Stats from few runs:
5.002 6389507 0 1277492 0.215 2.900 3.609 4.317 4.825 6.672 19.333 73.466
10.001 6886487 0 1377408 0.238 2.689 3.414 4.125 4.624 6.611 30.130 73.466
15.002 7779478 0 1555738 0.224 2.206 2.931 3.672 4.256 10.559 51.151 85.066
20.004 6958590 0 1391062 0.232 2.703 3.420 4.086 4.526 6.242 24.969 88.801
24.999 7673983 0 1535602 0.228 2.357 3.084 3.797 4.321 6.996 42.238 88.539
29.999 6979597 0 1396735 0.229 2.605 3.400 4.116 4.588 6.619 55.050 87.818
5.002 6359799 0 1271603 0.220 2.902 3.635 4.366 4.903 6.730 18.891 72.024
10.003 6867477 0 1373502 0.216 2.710 3.387 4.069 4.571 6.210 9.126 22.495
15.003 7182083 0 1436200 0.235 2.568 3.285 3.977 4.461 6.758 29.917 69.272
20.001 7532050 0 1506569 0.215 2.390 3.062 3.760 4.276 7.377 43.614 84.673
25.002 7936488 0 1587539 0.232 2.206 2.945 3.676 4.227 8.397 52.986 74.711
29.998 7493779 0 1499664 0.244 2.472 3.158 3.830 4.305 6.160 34.341 68.813
5.002 6526652 0 1304939 0.201 2.826 3.545 4.260 4.772 6.545 21.856 66.421
10.001 6651023 0 1330196 0.217 2.810 3.500 4.182 4.657 6.169 8.864 22.282
15.001 6762817 0 1352596 0.243 2.779 3.432 4.069 4.502 5.939 8.692 21.758
20.002 7089545 0 1417832 0.231 2.626 3.287 3.934 4.387 6.066 12.378 66.847
25.000 7204327 0 1440944 0.240 2.576 3.217 3.865 4.338 6.021 10.445 25.018
30.000 7337415 0 1468018 0.239 2.523 3.162 3.801 4.260 5.997 12.599 33.915
5.002 6674579 0 1334492 0.234 2.746 3.478 4.188 4.690 6.500 26.591 75.891
10.001 6775553 0 1355112 0.232 2.742 3.426 4.112 4.604 6.312 10.011 23.871
15.003 6955734 0 1391044 0.248 2.671 3.332 3.994 4.477 6.234 10.625 33.980
20.001 7098290 0 1419698 0.244 2.615 3.273 3.928 4.403 6.177 11.239 47.776
25.001 7204740 0 1440925 0.232 2.585 3.213 3.832 4.268 5.943 10.961 36.340
30.003 7226808 0 1445671 0.225 2.568 3.209 3.848 4.313 6.025 11.698 36.962
Each row represents stats from a 5-second fragment of a run., So it looks like performance is:
- much better than 1.45-1.48, so the regression is mostly gone
- slightly worse that 1.44 on average
- much more volatile than 1.44.2. In <=1.44.2, each 5-second fragment would have very similar results (fragments would differ by 1-2 k ops/s), but now it can vary from 1277k to 1535k in single execution.
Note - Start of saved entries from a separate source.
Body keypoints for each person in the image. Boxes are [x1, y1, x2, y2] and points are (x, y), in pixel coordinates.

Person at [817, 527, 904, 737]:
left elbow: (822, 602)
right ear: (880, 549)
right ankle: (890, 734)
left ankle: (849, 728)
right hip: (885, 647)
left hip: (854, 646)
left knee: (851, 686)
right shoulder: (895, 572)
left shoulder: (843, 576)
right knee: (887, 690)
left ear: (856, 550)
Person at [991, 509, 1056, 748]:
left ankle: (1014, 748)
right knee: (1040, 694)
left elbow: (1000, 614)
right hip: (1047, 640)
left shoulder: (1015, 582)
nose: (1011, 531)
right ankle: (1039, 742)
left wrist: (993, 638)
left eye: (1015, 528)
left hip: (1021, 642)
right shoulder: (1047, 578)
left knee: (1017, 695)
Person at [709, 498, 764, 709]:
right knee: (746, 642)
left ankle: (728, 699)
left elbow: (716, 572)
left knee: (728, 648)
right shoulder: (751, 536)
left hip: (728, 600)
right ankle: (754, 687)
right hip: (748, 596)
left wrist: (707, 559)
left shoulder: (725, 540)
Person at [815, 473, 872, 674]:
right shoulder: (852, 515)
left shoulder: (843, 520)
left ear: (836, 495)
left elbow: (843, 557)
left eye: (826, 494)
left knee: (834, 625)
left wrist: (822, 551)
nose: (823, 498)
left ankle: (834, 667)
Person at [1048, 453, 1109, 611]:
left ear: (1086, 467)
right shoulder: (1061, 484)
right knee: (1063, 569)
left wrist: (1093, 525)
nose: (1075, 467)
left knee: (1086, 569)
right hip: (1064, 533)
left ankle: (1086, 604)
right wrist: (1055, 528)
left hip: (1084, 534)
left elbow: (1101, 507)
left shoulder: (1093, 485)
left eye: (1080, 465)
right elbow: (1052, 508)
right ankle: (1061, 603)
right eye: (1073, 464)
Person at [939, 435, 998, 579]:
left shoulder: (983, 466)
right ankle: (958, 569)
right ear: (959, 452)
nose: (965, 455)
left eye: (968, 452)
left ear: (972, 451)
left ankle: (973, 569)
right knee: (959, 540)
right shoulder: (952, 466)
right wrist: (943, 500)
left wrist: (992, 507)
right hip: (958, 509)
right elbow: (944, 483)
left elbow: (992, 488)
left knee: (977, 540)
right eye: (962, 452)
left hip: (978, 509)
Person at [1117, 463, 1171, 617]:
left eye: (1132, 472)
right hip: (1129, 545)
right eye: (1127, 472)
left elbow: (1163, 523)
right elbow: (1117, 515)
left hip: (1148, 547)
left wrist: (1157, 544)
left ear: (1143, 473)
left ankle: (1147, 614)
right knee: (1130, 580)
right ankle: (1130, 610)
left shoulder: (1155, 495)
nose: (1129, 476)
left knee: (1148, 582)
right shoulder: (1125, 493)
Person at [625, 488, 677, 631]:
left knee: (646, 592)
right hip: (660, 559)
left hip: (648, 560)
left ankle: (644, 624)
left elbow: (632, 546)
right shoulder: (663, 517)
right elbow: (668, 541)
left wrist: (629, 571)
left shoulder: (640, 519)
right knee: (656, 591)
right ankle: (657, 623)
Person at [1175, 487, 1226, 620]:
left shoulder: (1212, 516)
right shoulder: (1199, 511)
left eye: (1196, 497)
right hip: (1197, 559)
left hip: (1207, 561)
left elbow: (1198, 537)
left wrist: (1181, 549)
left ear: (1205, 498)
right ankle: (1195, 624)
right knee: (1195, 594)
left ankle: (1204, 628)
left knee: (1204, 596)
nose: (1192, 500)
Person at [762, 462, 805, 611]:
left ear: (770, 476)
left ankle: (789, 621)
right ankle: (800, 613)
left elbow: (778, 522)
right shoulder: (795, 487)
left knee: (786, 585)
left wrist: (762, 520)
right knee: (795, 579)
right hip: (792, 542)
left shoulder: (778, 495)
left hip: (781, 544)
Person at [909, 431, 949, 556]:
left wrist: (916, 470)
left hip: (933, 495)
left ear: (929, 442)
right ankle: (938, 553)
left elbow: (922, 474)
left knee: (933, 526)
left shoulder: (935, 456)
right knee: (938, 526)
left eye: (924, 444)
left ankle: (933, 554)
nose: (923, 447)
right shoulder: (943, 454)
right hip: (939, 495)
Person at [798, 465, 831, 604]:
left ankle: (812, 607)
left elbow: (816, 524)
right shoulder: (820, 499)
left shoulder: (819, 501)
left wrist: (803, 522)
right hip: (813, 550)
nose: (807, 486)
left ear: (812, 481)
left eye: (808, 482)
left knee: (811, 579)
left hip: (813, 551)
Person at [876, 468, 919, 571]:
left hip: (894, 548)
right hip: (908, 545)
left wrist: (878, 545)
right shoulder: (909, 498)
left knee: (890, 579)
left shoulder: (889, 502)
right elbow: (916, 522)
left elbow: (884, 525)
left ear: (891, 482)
much more volatile than 1.44.2. In <=1.44.2, each 5-second fragment would have very similar results (fragments would differ by 1-2 k ops/s), but now it can vary from 1277k to 1535k in single execution.
This variation might be caused by the extra heap allocation of the alternative timer implementation.